Spettacolo

Il capolavoro di Saramago "Cecità" in scena martedì 26 marzo allo Zandonai di Rovereto

Sarà nello spettacolo creato dal celebre danzatore e coreografo Virgilio Sieni

Incombe sulla terra una tragedia immane che rovescia il modo di stare. Un virus sconosciuto agisce togliendo la vista alle persone. Comunità e individui perdono apocalitticamente quello che credevano di possedere e vedere e tutto è improvvisamente immerso in un biancore luminoso. Sono queste le premesse di “Cecità” la creazione di Virgilio Sieni ispirata dal capolavoro di Josè Saramago “Cecità” in scena, alle 20.30, al Teatro Zandonai di Rovereto. Ne abbiamo parlato con il danzatore e coreografo italiano, artista attivo in ambito internazionale per le massime istituzioni teatrali, musicali, fondazioni d’arte e musei.

Virgilio Sieni, da quali presupposti nasce il desiderio di proporre uno spettacolo legato al libro di Saramago “Cecità” ?

“La scelta scaturisce dal considerare l’elemento del corpo e tutto quello in cui consiste, ovvero la capacità di avvicinarsi all’altro, di essere prossimi all’altro e di toccare le cose con uno sguardo diverso. Nello stesso tempo dal riuscire a cambiare il punto di vista attraverso un elemento come la cecità che va a stimolare e riattivare una sensologia che non utilizziamo più”.

Qual è il fascino che ha avuto su di lei questo libro del grande scrittore portoghese?

“La cosa che colpisce maggiormente in queste pagine è osservare l’avvento di un qualcosa che va a scombinare la vita quotidiana, ovvero un virus che si diffonde fra la popolazione e provoca la cecità, sia in grado di rovesciare totalmente le abitudini delle persone facendo venir fuori i lati negativi che latitano dentro di noi. Ciò significa che dentro le persone, famiglie, contesti sociali si annida sempre una dimensione pericolosa che va quindi elaborata. Mi ha colpito il fatto che l’essere umano non sa reagire in maniera positiva a un imprevisto”.

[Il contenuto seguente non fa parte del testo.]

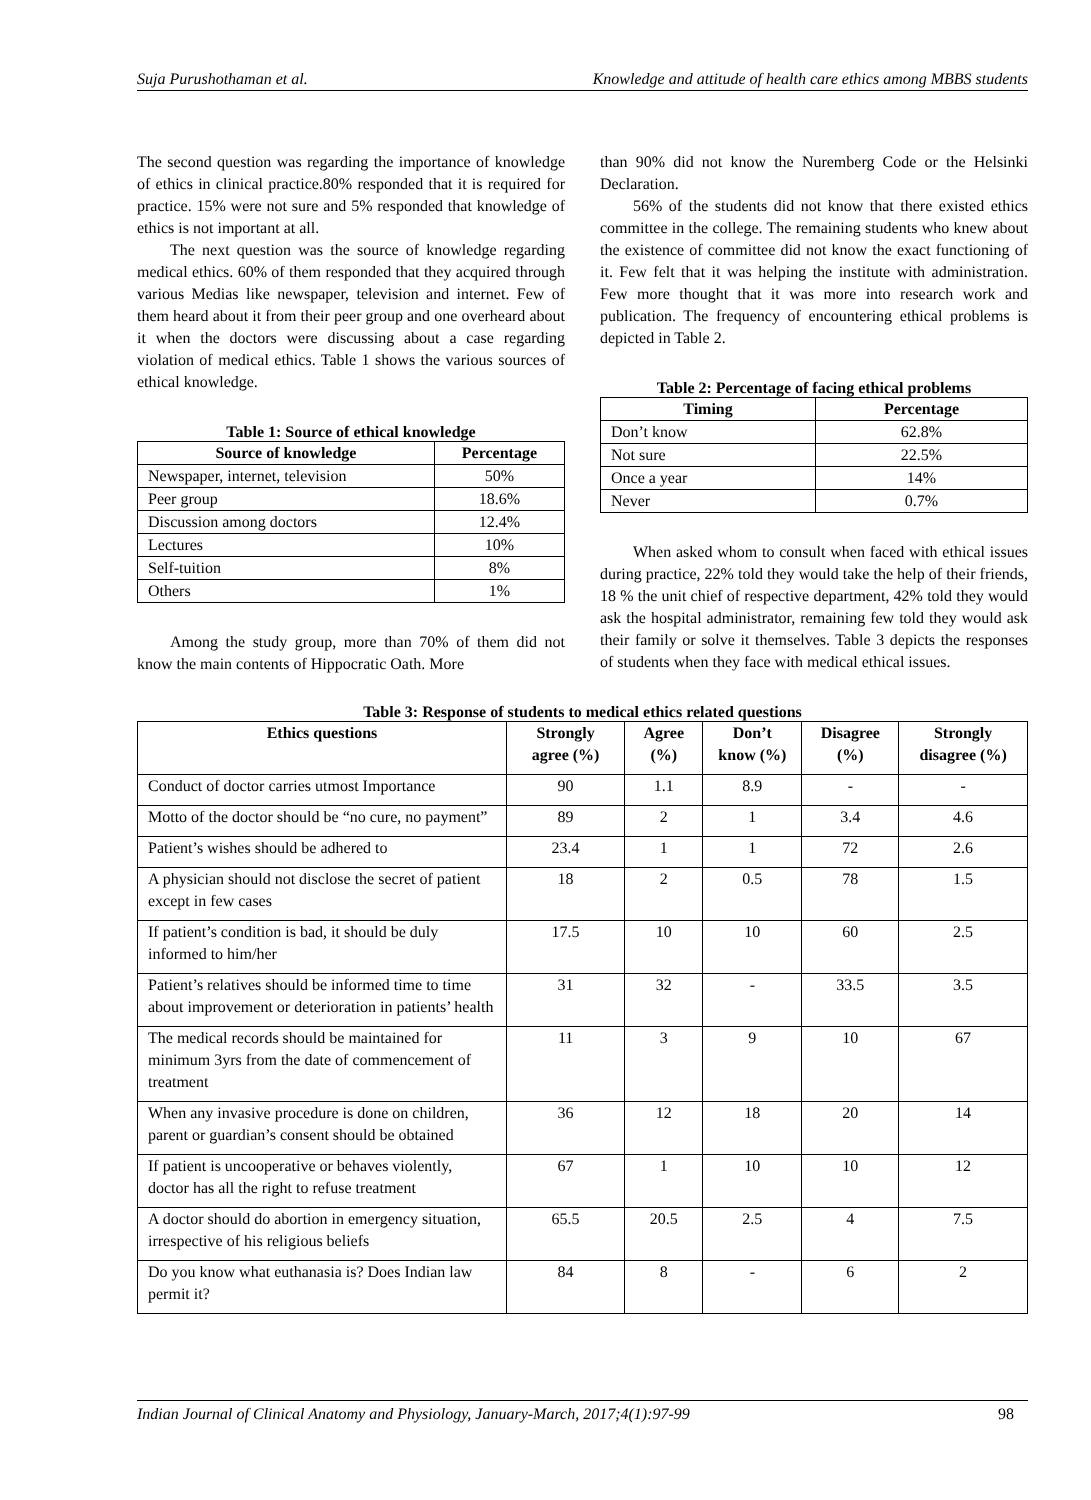Suja Purushothaman et al. Knowledge and attitude of health care ethics among MBBS students
The second question was regarding the importance of knowledge of ethics in clinical practice.80% responded that it is required for practice. 15% were not sure and 5% responded that knowledge of ethics is not important at all.
The next question was the source of knowledge regarding medical ethics. 60% of them responded that they acquired through various Medias like newspaper, television and internet. Few of them heard about it from their peer group and one overheard about it when the doctors were discussing about a case regarding violation of medical ethics. Table 1 shows the various sources of ethical knowledge.
Table 1: Source of ethical knowledge
| Source of knowledge | Percentage |
| --- | --- |
| Newspaper, internet, television | 50% |
| Peer group | 18.6% |
| Discussion among doctors | 12.4% |
| Lectures | 10% |
| Self-tuition | 8% |
| Others | 1% |
Among the study group, more than 70% of them did not know the main contents of Hippocratic Oath. More
than 90% did not know the Nuremberg Code or the Helsinki Declaration.
56% of the students did not know that there existed ethics committee in the college. The remaining students who knew about the existence of committee did not know the exact functioning of it. Few felt that it was helping the institute with administration. Few more thought that it was more into research work and publication. The frequency of encountering ethical problems is depicted in Table 2.
Table 2: Percentage of facing ethical problems
| Timing | Percentage |
| --- | --- |
| Don’t know | 62.8% |
| Not sure | 22.5% |
| Once a year | 14% |
| Never | 0.7% |
When asked whom to consult when faced with ethical issues during practice, 22% told they would take the help of their friends, 18 % the unit chief of respective department, 42% told they would ask the hospital administrator, remaining few told they would ask their family or solve it themselves. Table 3 depicts the responses of students when they face with medical ethical issues.
Table 3: Response of students to medical ethics related questions
| Ethics questions | Strongly agree (%) | Agree (%) | Don’t know (%) | Disagree (%) | Strongly disagree (%) |
| --- | --- | --- | --- | --- | --- |
| Conduct of doctor carries utmost Importance | 90 | 1.1 | 8.9 | - | - |
| Motto of the doctor should be “no cure, no payment” | 89 | 2 | 1 | 3.4 | 4.6 |
| Patient’s wishes should be adhered to | 23.4 | 1 | 1 | 72 | 2.6 |
| A physician should not disclose the secret of patient except in few cases | 18 | 2 | 0.5 | 78 | 1.5 |
| If patient’s condition is bad, it should be duly informed to him/her | 17.5 | 10 | 10 | 60 | 2.5 |
| Patient’s relatives should be informed time to time about improvement or deterioration in patients’ health | 31 | 32 | - | 33.5 | 3.5 |
| The medical records should be maintained for minimum 3yrs from the date of commencement of treatment | 11 | 3 | 9 | 10 | 67 |
| When any invasive procedure is done on children, parent or guardian’s consent should be obtained | 36 | 12 | 18 | 20 | 14 |
| If patient is uncooperative or behaves violently, doctor has all the right to refuse treatment | 67 | 1 | 10 | 10 | 12 |
| A doctor should do abortion in emergency situation, irrespective of his religious beliefs | 65.5 | 20.5 | 2.5 | 4 | 7.5 |
| Do you know what euthanasia is? Does Indian law permit it? | 84 | 8 | - | 6 | 2 |
Indian Journal of Clinical Anatomy and Physiology, January-March, 2017;4(1):97-99 98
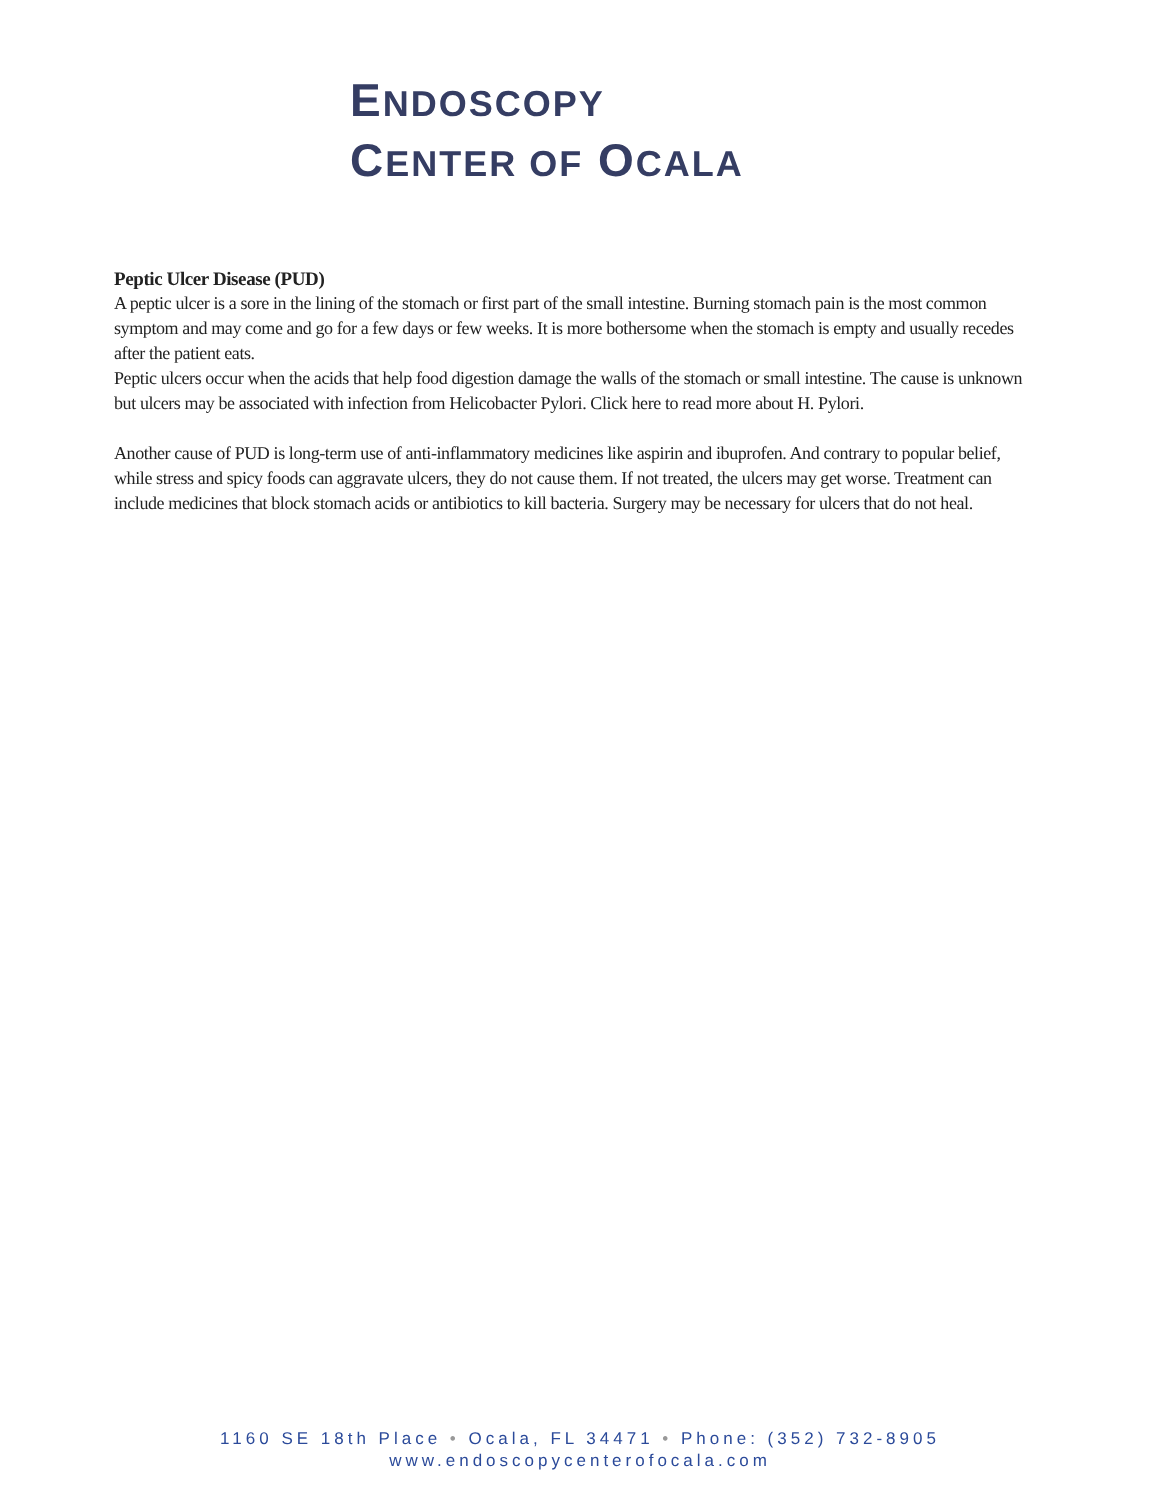ENDOSCOPY
CENTER OF OCALA
Peptic Ulcer Disease (PUD)
A peptic ulcer is a sore in the lining of the stomach or first part of the small intestine. Burning stomach pain is the most common symptom and may come and go for a few days or few weeks. It is more bothersome when the stomach is empty and usually recedes after the patient eats.
Peptic ulcers occur when the acids that help food digestion damage the walls of the stomach or small intestine. The cause is unknown but ulcers may be associated with infection from Helicobacter Pylori. Click here to read more about H. Pylori.
Another cause of PUD is long-term use of anti-inflammatory medicines like aspirin and ibuprofen. And contrary to popular belief, while stress and spicy foods can aggravate ulcers, they do not cause them. If not treated, the ulcers may get worse. Treatment can include medicines that block stomach acids or antibiotics to kill bacteria. Surgery may be necessary for ulcers that do not heal.
1160 SE 18th Place • Ocala, FL 34471 • Phone: (352) 732-8905
www.endoscopycenterofocala.com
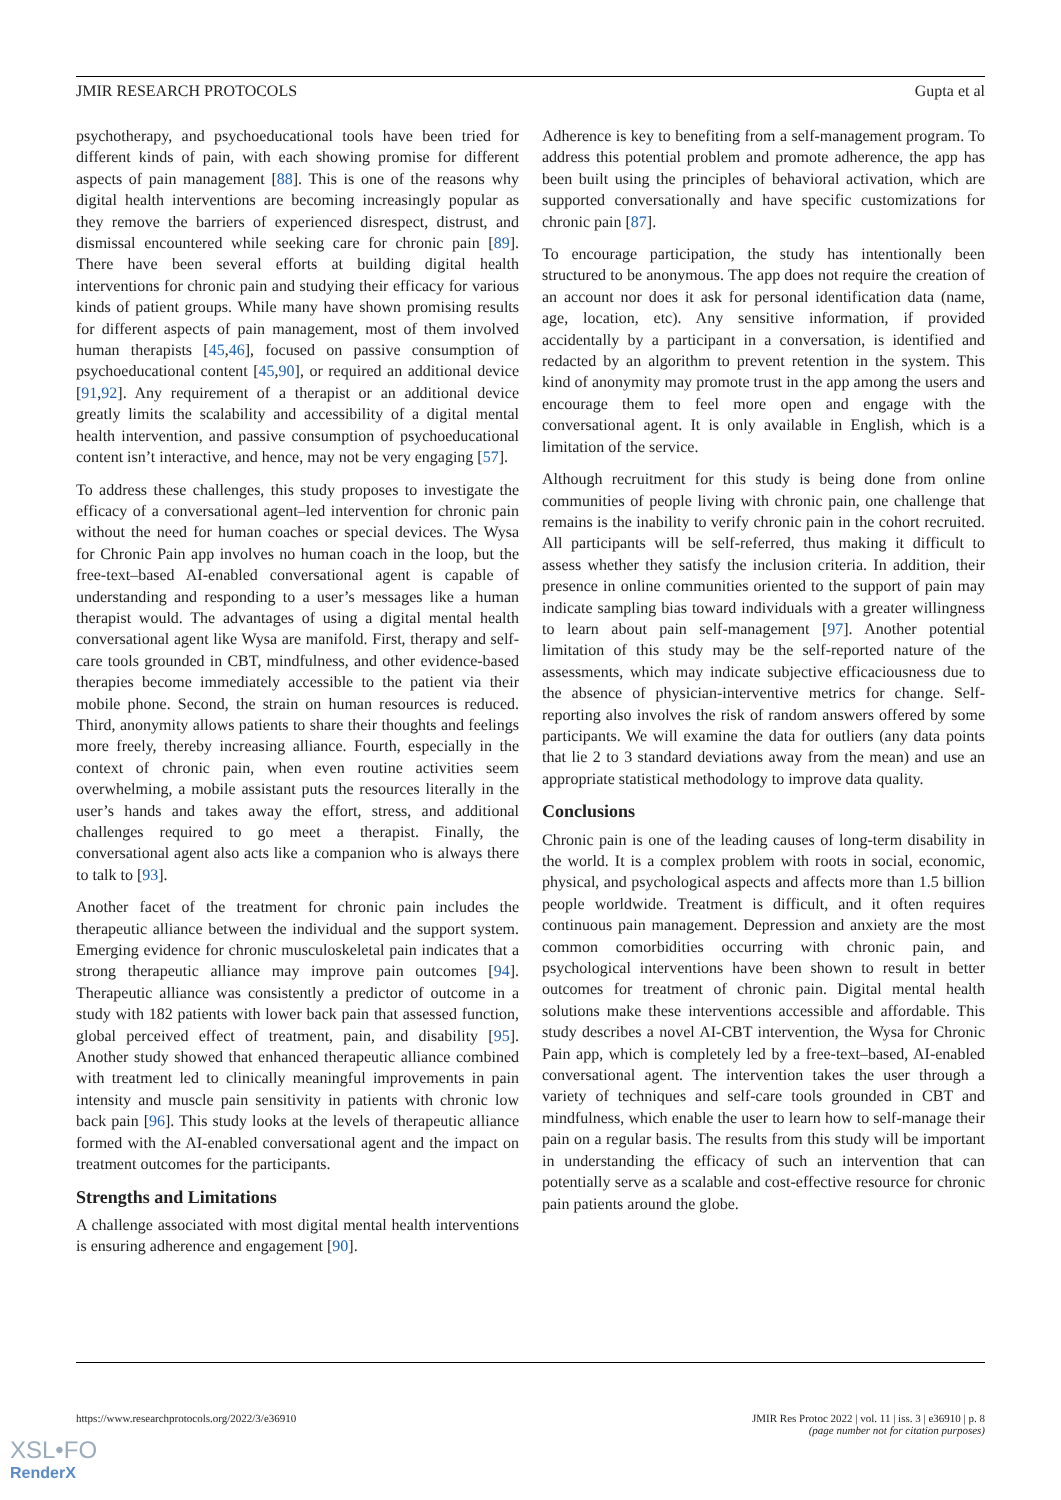JMIR RESEARCH PROTOCOLS Gupta et al
psychotherapy, and psychoeducational tools have been tried for different kinds of pain, with each showing promise for different aspects of pain management [88]. This is one of the reasons why digital health interventions are becoming increasingly popular as they remove the barriers of experienced disrespect, distrust, and dismissal encountered while seeking care for chronic pain [89]. There have been several efforts at building digital health interventions for chronic pain and studying their efficacy for various kinds of patient groups. While many have shown promising results for different aspects of pain management, most of them involved human therapists [45,46], focused on passive consumption of psychoeducational content [45,90], or required an additional device [91,92]. Any requirement of a therapist or an additional device greatly limits the scalability and accessibility of a digital mental health intervention, and passive consumption of psychoeducational content isn’t interactive, and hence, may not be very engaging [57].
To address these challenges, this study proposes to investigate the efficacy of a conversational agent–led intervention for chronic pain without the need for human coaches or special devices. The Wysa for Chronic Pain app involves no human coach in the loop, but the free-text–based AI-enabled conversational agent is capable of understanding and responding to a user’s messages like a human therapist would. The advantages of using a digital mental health conversational agent like Wysa are manifold. First, therapy and self-care tools grounded in CBT, mindfulness, and other evidence-based therapies become immediately accessible to the patient via their mobile phone. Second, the strain on human resources is reduced. Third, anonymity allows patients to share their thoughts and feelings more freely, thereby increasing alliance. Fourth, especially in the context of chronic pain, when even routine activities seem overwhelming, a mobile assistant puts the resources literally in the user’s hands and takes away the effort, stress, and additional challenges required to go meet a therapist. Finally, the conversational agent also acts like a companion who is always there to talk to [93].
Another facet of the treatment for chronic pain includes the therapeutic alliance between the individual and the support system. Emerging evidence for chronic musculoskeletal pain indicates that a strong therapeutic alliance may improve pain outcomes [94]. Therapeutic alliance was consistently a predictor of outcome in a study with 182 patients with lower back pain that assessed function, global perceived effect of treatment, pain, and disability [95]. Another study showed that enhanced therapeutic alliance combined with treatment led to clinically meaningful improvements in pain intensity and muscle pain sensitivity in patients with chronic low back pain [96]. This study looks at the levels of therapeutic alliance formed with the AI-enabled conversational agent and the impact on treatment outcomes for the participants.
Strengths and Limitations
A challenge associated with most digital mental health interventions is ensuring adherence and engagement [90].
Adherence is key to benefiting from a self-management program. To address this potential problem and promote adherence, the app has been built using the principles of behavioral activation, which are supported conversationally and have specific customizations for chronic pain [87].
To encourage participation, the study has intentionally been structured to be anonymous. The app does not require the creation of an account nor does it ask for personal identification data (name, age, location, etc). Any sensitive information, if provided accidentally by a participant in a conversation, is identified and redacted by an algorithm to prevent retention in the system. This kind of anonymity may promote trust in the app among the users and encourage them to feel more open and engage with the conversational agent. It is only available in English, which is a limitation of the service.
Although recruitment for this study is being done from online communities of people living with chronic pain, one challenge that remains is the inability to verify chronic pain in the cohort recruited. All participants will be self-referred, thus making it difficult to assess whether they satisfy the inclusion criteria. In addition, their presence in online communities oriented to the support of pain may indicate sampling bias toward individuals with a greater willingness to learn about pain self-management [97]. Another potential limitation of this study may be the self-reported nature of the assessments, which may indicate subjective efficaciousness due to the absence of physician-interventive metrics for change. Self-reporting also involves the risk of random answers offered by some participants. We will examine the data for outliers (any data points that lie 2 to 3 standard deviations away from the mean) and use an appropriate statistical methodology to improve data quality.
Conclusions
Chronic pain is one of the leading causes of long-term disability in the world. It is a complex problem with roots in social, economic, physical, and psychological aspects and affects more than 1.5 billion people worldwide. Treatment is difficult, and it often requires continuous pain management. Depression and anxiety are the most common comorbidities occurring with chronic pain, and psychological interventions have been shown to result in better outcomes for treatment of chronic pain. Digital mental health solutions make these interventions accessible and affordable. This study describes a novel AI-CBT intervention, the Wysa for Chronic Pain app, which is completely led by a free-text–based, AI-enabled conversational agent. The intervention takes the user through a variety of techniques and self-care tools grounded in CBT and mindfulness, which enable the user to learn how to self-manage their pain on a regular basis. The results from this study will be important in understanding the efficacy of such an intervention that can potentially serve as a scalable and cost-effective resource for chronic pain patients around the globe.
https://www.researchprotocols.org/2022/3/e36910
JMIR Res Protoc 2022 | vol. 11 | iss. 3 | e36910 | p. 8
(page number not for citation purposes)
XSL•FO
RenderX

Quale forme ha preso nella coreografia?

“Lo spettacolo è diviso in tre parti: la prima è legata a un’idea di corpo luminoso che perde il perimetro e acquista una luce diversa, un’ombreggiatura diversa e si sdoppia, si triplica, questo a dire che tutti noi abbiamo un’aura che ci collega agli altri. La seconda parte è molto più realistica che corrisponde a quando nel romanzo di Saramago tutti i ciechi vengono rinchiusi in un istituto. E’ una parte più brutale che va a rappresentare il momento in cui le persone sono costrette a trovare delle alleanze, dunque il lavoro è tutto giocato su questa alleanza tribale”.

E l’ultima?

“Direi che è una sorta di proposta, quella a cui Saramago a un certo punto allude nel testo, di unificarsi con gli elementi della natura e trovare nuove forme attraverso contesti al di fuori da noi. E’ necessario gurdare in maniera diversa e con un’attenzione diversa all’ambiente, alla natura e agli animali. Bisogna quindi trovare una forma di alleanza che possa indurci a ricostruire in maniera positiva anche il senso di città”.

La cecità obbliga i sei protagonisti. a vivere le cose diversamente e ad elaborare strategie di sopravvivenza.

“Le prove dello spettacolo sono svolte spesso con gli artisti bendati e quindi per anche solo cercare una ciocca d’uva può essere complicato. Il messagio è semplice: o ci alleiamo per sopravvivere o ciascuno va per conto proprio. Lo scopo è stimolare l’intelligenza del corpo che è molto forte e va al di là del cervello e del ragionamento a cui di solito siamo abituati a pensare”.

Le musiche originali sono di Fabrizio Cammarata.

“Sì, la colonna sonora è una composizione originale che abbiamo fatto strada facendo io e Fabrizio insieme: tessuti sonori in grado di ricreare non tanto una descrizione letterale di quello che avviene ma delle dimensioni ambientali, tende ad accentuare i tre contesti proposti nelle tre parti dello spettacolo”.

Lei dice: “Aprire gli occhi tutte le volte per vedere di nuovo”.

“Aprire gli occhi così come ogni gesto ci viene incontro dandoci la possibilità di elaborare in modo diverso senza pensare che siamo schematizzati e siamo in grado di elaborare le cose in un solo modo”.